# [Exercise brief]
Please return every line from the entries that has the string "Baird" in it.

● ● ● ●

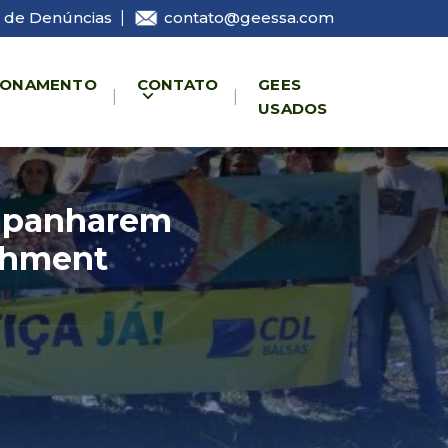
 de Denúncias
|
contato@geessa.com
IONAMENTO
CONTATO
GEES
USADOS
ompanharem
chment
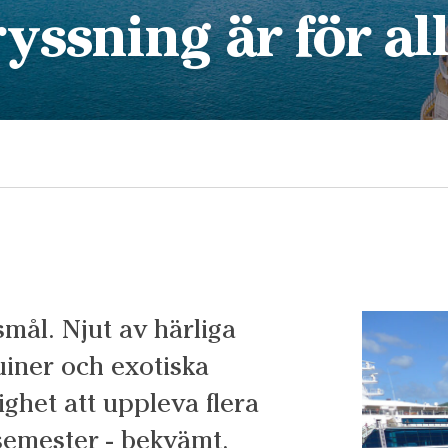
yssning är för al
smål. Njut av härliga
uiner och exotiska
ighet att uppleva flera
semester - bekvämt,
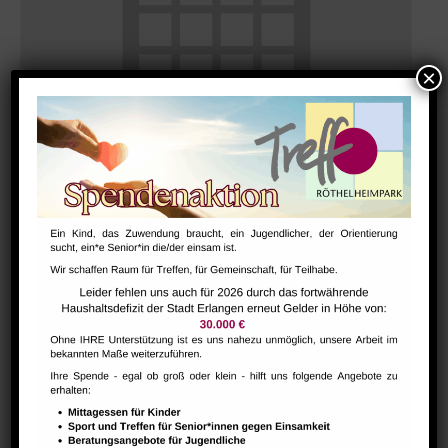
Morgentreff für Menschen ab 60 Jahren
August 10 @ 9:30
-
11:30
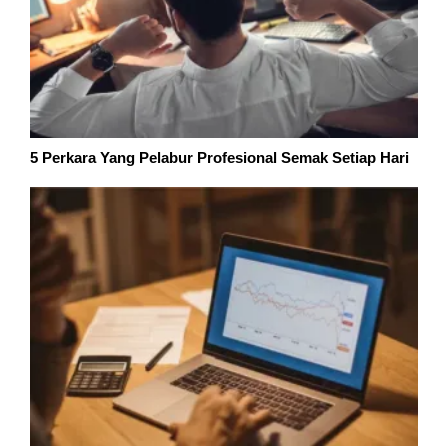
5 Perkara Yang Pelabur Profesional Semak Setiap Hari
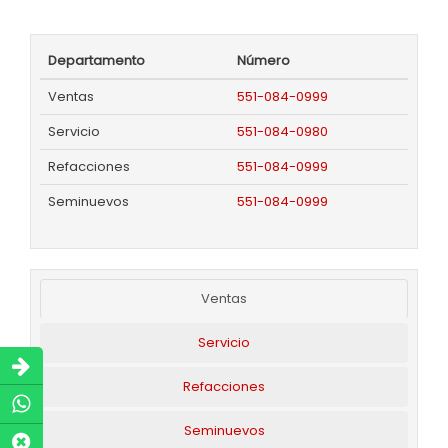
Departamento
Número
Ventas
551-084-0999
Servicio
551-084-0980
Refacciones
551-084-0999
Seminuevos
551-084-0999
Ventas
Servicio
Refacciones
Seminuevos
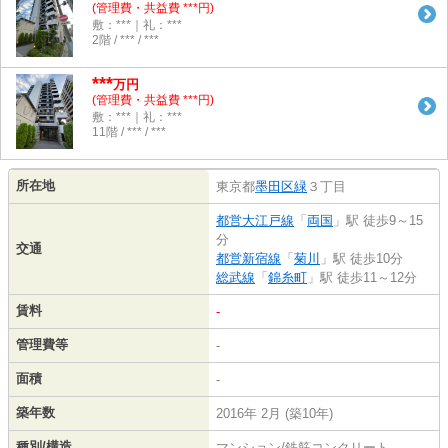
(管理費・共益費 ***円)
敷：***｜礼：***
2階 / *** / ***
***
万円
(管理費・共益費 ***円)
敷：***｜礼：***
11階 / *** / ***
所在地
東京都
墨田区
緑
３丁目
都営大江戸線
「
両国
」駅 徒歩9～15
分
交通
都営新宿線
「
菊川
」駅 徒歩10分
総武線
「
錦糸町
」駅 徒歩11～12分
賃料
-
管理費等
-
面積
-
築年数
2016年 2月 (築10年)
種別/構造
マンション/鉄筋コンクリート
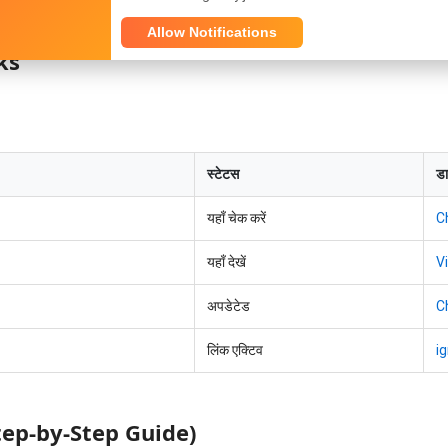
June 2025 सत्र के पेंडिंग रिजल्ट्स के लिए हैं। दिसंबर 2025 का लिंक जल्द ही इसी प
Allow Notifications
ks
स्टेटस
डा
यहाँ चेक करें
C
यहाँ देखें
V
अपडेटेड
C
लिंक एक्टिव
i
Step-by-Step Guide)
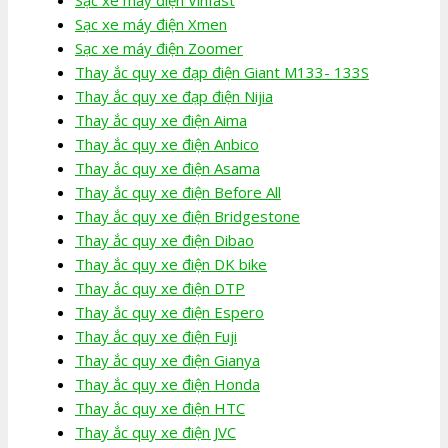
Sạc xe máy điện Xmen
Sạc xe máy điện Zoomer
Thay ắc quy xe đạp điện Giant M133- 133S
Thay ắc quy xe đạp điện Nijia
Thay ắc quy xe điện Aima
Thay ắc quy xe điện Anbico
Thay ắc quy xe điện Asama
Thay ắc quy xe điện Before All
Thay ắc quy xe điện Bridgestone
Thay ắc quy xe điện Dibao
Thay ắc quy xe điện DK bike
Thay ắc quy xe điện DTP
Thay ắc quy xe điện Espero
Thay ắc quy xe điện Fuji
Thay ắc quy xe điện Gianya
Thay ắc quy xe điện Honda
Thay ắc quy xe điện HTC
Thay ắc quy xe điện JVC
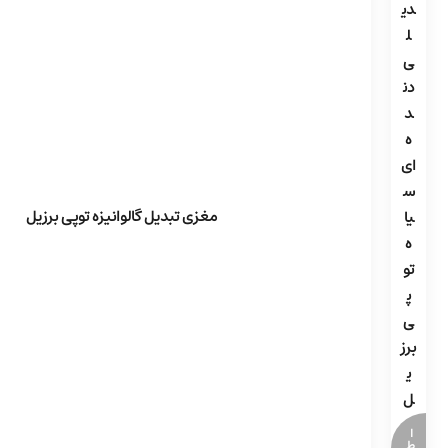
دی
ل
ی
دن
د
ه
ای
س
مغزی تبدیل گالوانیزه توپی برزیل
یا
ه
تو
پ
ی
برز
ی
ل
ا
ط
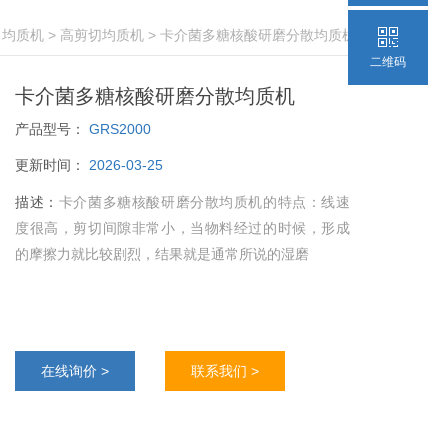
>
均质机
>
高剪切均质机
> 卡介菌多糖核酸研磨分散均质机
二维码
卡介菌多糖核酸研磨分散均质机
产品型号：
GRS2000
更新时间：
2026-03-25
描述：
卡介菌多糖核酸研磨分散均质机的特点：线速
度很高，剪切间隙非常小，当物料经过的时候，形成
的摩擦力就比较剧烈，结果就是通常所说的湿磨
在线询价 >
联系我们 >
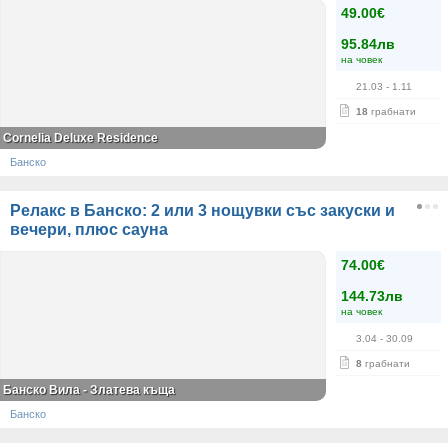
49.00€
95.84лв
на човек
21.03
- 1.11
18
грабнати
Cornelia Deluxe Residence
Банско
Релакс в Банско: 2 или 3 нощувки със закуски и
вечери, плюс сауна
74.00€
144.73лв
на човек
3.04
- 30.09
8
грабнати
Банско Вила - Златева къща
Банско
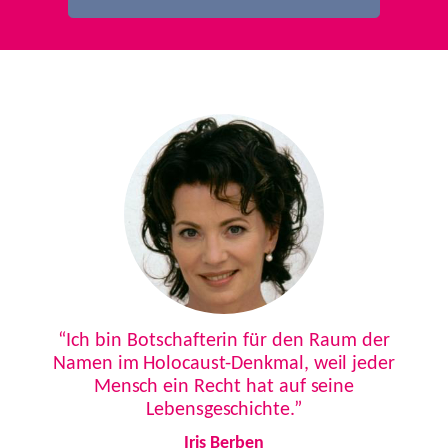
Previous
Next
“Ich bin Botschafterin für den Raum der
Namen im Holocaust-Denkmal, weil jeder
Mensch ein Recht hat auf seine
Lebensgeschichte.”
Iris Berben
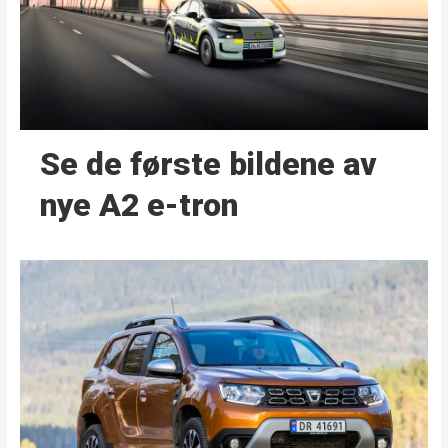
Se de første bildene av
nye A2 e-tron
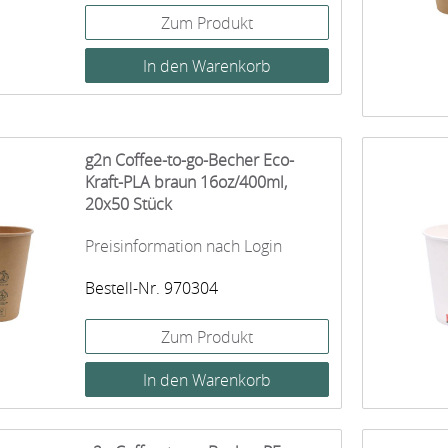
Zum Produkt
g2n Coffee-to-go-Becher Eco-
Kraft-PLA braun 16oz/400ml,
20x50 Stück
Preisinformation nach Login
Bestell-Nr. 970304
Zum Produkt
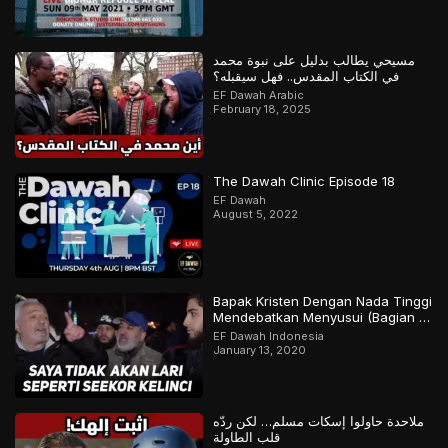
مسيحي يطالب بدليل على نبوة محمد
في الكتاب المقدس.. فهل سيقبله؟
EF Dawah Arabic
February 18, 2025
The Dawah Clinic Episode 18
EF Dawah
August 5, 2022
Bapak Kristen Dengan Nada Tinggi
Mendebatkan Menyusui (Bagian 2
Final)
EF Dawah Indonesia
January 13, 2020
ملاحدة حاولوا إسكات مسلم… لكن ردّه
قلب الطاولة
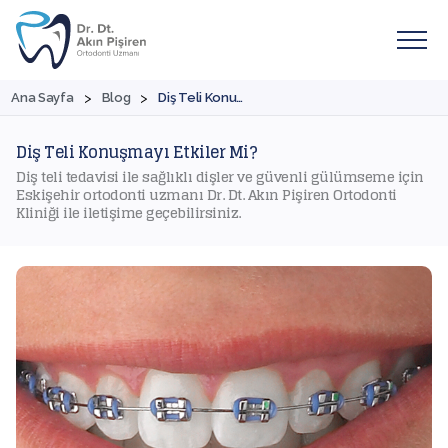
>
>
Ana Sayfa
Blog
Diş Teli Konuşmayı Etkiler Mi?
Diş Teli Konuşmayı Etkiler Mi?
Diş teli tedavisi ile sağlıklı dişler ve güvenli gülümseme için
Eskişehir ortodonti uzmanı Dr. Dt. Akın Pişiren Ortodonti
Kliniği ile iletişime geçebilirsiniz.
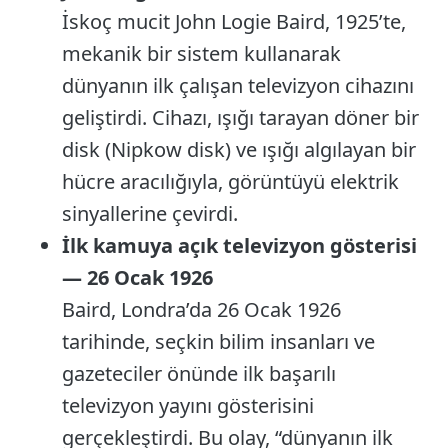
İskoç mucit John Logie Baird, 1925’te,
mekanik bir sistem kullanarak
dünyanın ilk çalışan televizyon cihazını
geliştirdi. Cihazı, ışığı tarayan döner bir
disk (Nipkow disk) ve ışığı algılayan bir
hücre aracılığıyla, görüntüyü elektrik
sinyallerine çevirdi.
İlk kamuya açık televizyon gösterisi
— 26 Ocak 1926
Baird, Londra’da 26 Ocak 1926
tarihinde, seçkin bilim insanları ve
gazeteciler önünde ilk başarılı
televizyon yayını gösterisini
gerçekleştirdi. Bu olay, “dünyanın ilk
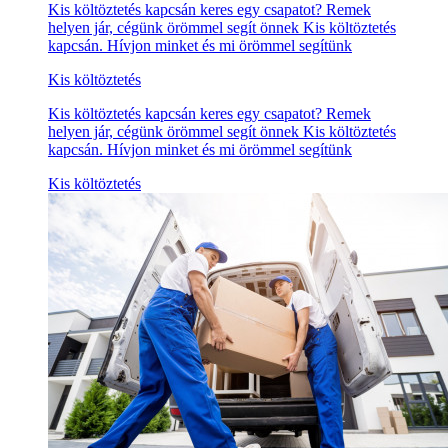
Kis költöztetés kapcsán keres egy csapatot? Remek
helyen jár, cégünk örömmel segít önnek Kis költöztetés
kapcsán. Hívjon minket és mi örömmel segítünk
Kis költöztetés
Kis költöztetés kapcsán keres egy csapatot? Remek
helyen jár, cégünk örömmel segít önnek Kis költöztetés
kapcsán. Hívjon minket és mi örömmel segítünk
Kis költöztetés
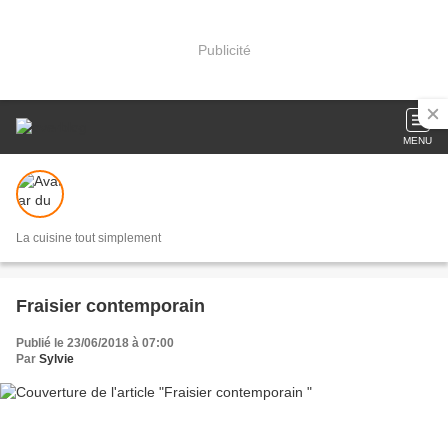
Publicité
MENU
La cuisine tout simplement
Fraisier contemporain
Publié le 23/06/2018 à 07:00
Par
Sylvie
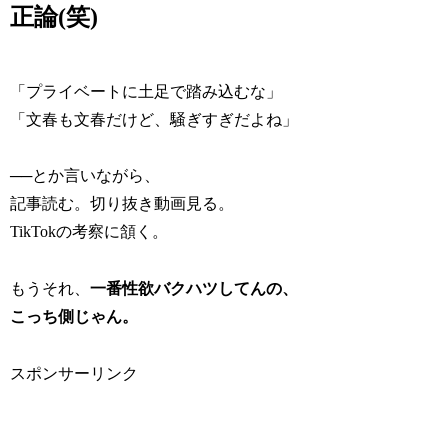
正論(笑)
「プライベートに土足で踏み込むな」
「文春も文春だけど、騒ぎすぎだよね」
──とか言いながら、
記事読む。切り抜き動画見る。
TikTokの考察に頷く。
もうそれ、
一番性欲バクハツしてんの、
こっち側じゃん。
スポンサーリンク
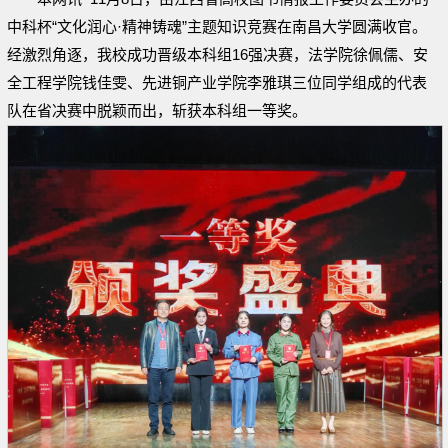
中科杯“文化润心·精神铸魂”主题知识竞赛在南昌大学圆满收官。
经激烈角逐，我校成功晋级本科组16强决赛，法学院徐佩儒、安
全工程学院钱佳雯、先进铜产业学院李雅琪三位同学组成的代表
队在省决赛中脱颖而出，斩获本科组一等奖。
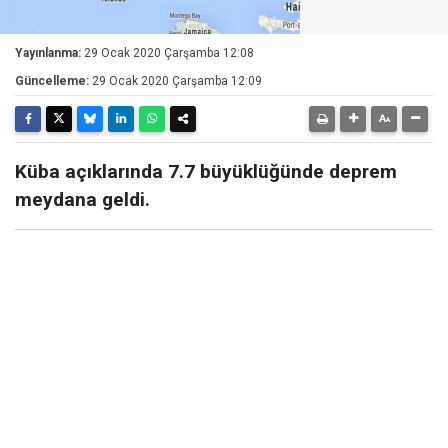
Yayınlanma:
29 Ocak 2020 Çarşamba 12:08
Güncelleme:
29 Ocak 2020 Çarşamba 12:09
Küba açıklarında 7.7 büyüklüğünde deprem
meydana geldi.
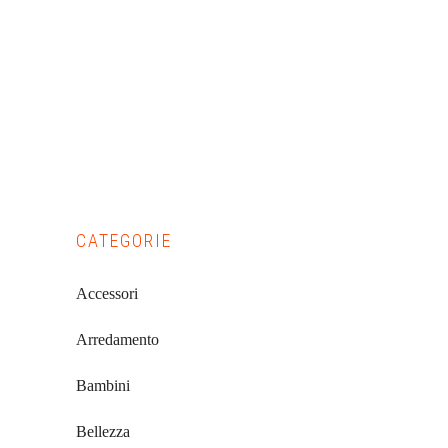
Primary
CATEGORIE
Sidebar
Accessori
Arredamento
Bambini
Bellezza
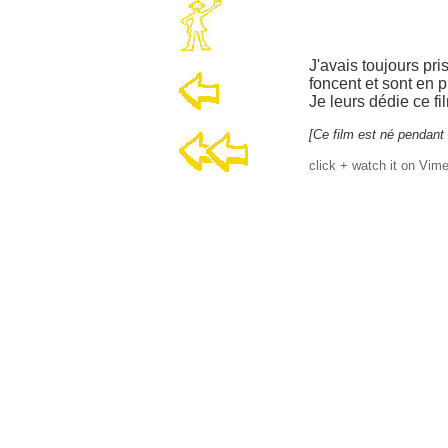
J'avais toujours pri
foncent et sont en 
Je leurs dédie ce fi
[Ce film est né pendant
click + watch it on Vime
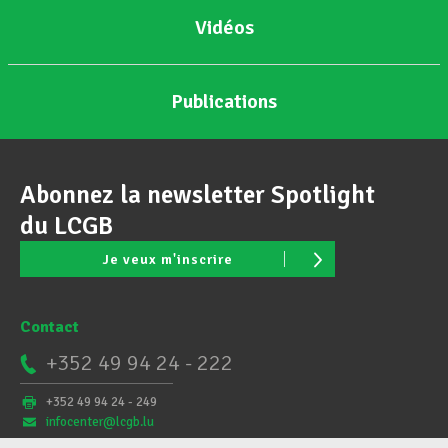
Vidéos
Publications
Abonnez la newsletter Spotlight
du LCGB
Je veux m'inscrire
Contact
+352 49 94 24 - 222
+352 49 94 24 - 249
infocenter@lcgb.lu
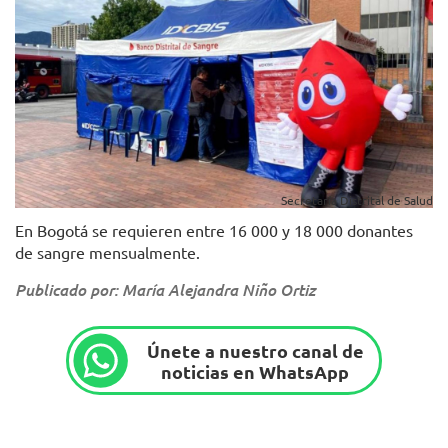
Secretaría Distrital de Salud
En Bogotá se requieren entre 16 000 y 18 000 donantes
de sangre mensualmente.
Publicado por: María Alejandra Niño Ortiz
Únete a nuestro canal de
noticias en WhatsApp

● ● ● ●

# [Solution]
İskoç mucit John Logie Baird, 1925’te,
Baird, Londra’da 26 Ocak 1926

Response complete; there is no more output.